Yesterday our Vice-chair, John Monaghan wrote about Fermanagh Writers participation in the Islander Festival. Today our Chair, Tony Brady, tells us a bit more about the opening ceremony at the Moat Ring on Friday, 2nd May:
Fermanagh Writers represented by John Monaghan, Jennie Brien, Mary McElroy, John Llewellyn James and Bob Blair contributed to the 2014 inaugural opening of the three day Lisnaskea Islander Festival, whose first event was staged on the historic Moat Ring: ancestral crowning site of the Maguire kings.
A large audience was greeted by a figure dressed as a monk. He read from a parchment scroll and described the ancestral significance of the place in terms of its spiritual and dynastic origins. Then he led a procession across fields of deep grass to the base of the stone mount where the poets, writers and a group of musicians were prepared. Above them large white letters spelled ISLANDER and fiery torches blazed.
Barry Flanaghan – the Festival organiser – described the initiative as being a new opportunity to kindle cultural awareness of the Moat Ring, promote tourist interest and foster local community heritage connections through the media of art, poetry, music and literature linked to the distinct geography of the Lough Erne islands and Lisnaskea town.
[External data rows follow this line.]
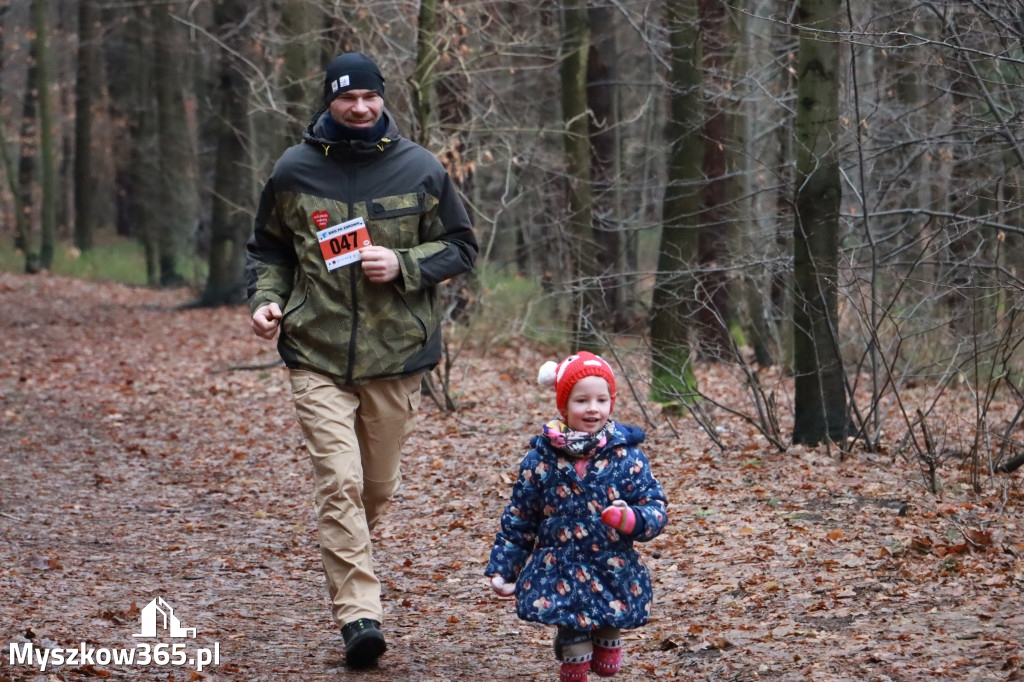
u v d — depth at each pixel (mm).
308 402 6430
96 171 64938
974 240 13984
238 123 34469
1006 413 14172
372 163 6516
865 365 14344
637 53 26141
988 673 5285
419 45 16703
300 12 23906
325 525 6297
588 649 5223
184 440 15672
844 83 13148
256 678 5992
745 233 16578
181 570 8992
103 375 21672
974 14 10648
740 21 18516
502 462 13125
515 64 23922
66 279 44156
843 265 12047
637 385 18141
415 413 6805
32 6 45938
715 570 8109
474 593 8266
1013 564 7273
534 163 20531
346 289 6383
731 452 12547
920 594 6914
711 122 19250
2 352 24359
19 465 13469
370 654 6090
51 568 8703
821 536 8555
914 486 10141
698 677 5859
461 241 6758
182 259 51750
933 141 12078
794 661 5883
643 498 5227
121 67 52875
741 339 22188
Between the various contributions by Fermanagh Writers, including an impromptu reading by well-known islander poet and writer John Reihill, the monk recalled the ancient Maguire dominion – visible from all points of the compass – and concluding the artistic/devotional event, invoked blessings on the gathered multitude. Bob Baird joined the musician trio from Donegal in a song and instrumental epilogue.
The collective atmosphere promoted a mystical sense of the pagan/christian historic breadth: combining a social, cultural connectiveness that was inspiring, moving and significant while inclusively containing for a group of diverse participants and onlookers.
On dispersing, many people, comprising infants, school age children, young adults, and elders remained to ascend the Mount while others returned across the fields for transport by bus laid on for their convenience back to Lisnaskea. Much appreciation is extended to John Monaghan who liaised with the festival organisation and co-ordinated the presentation by Fermanagh Writers.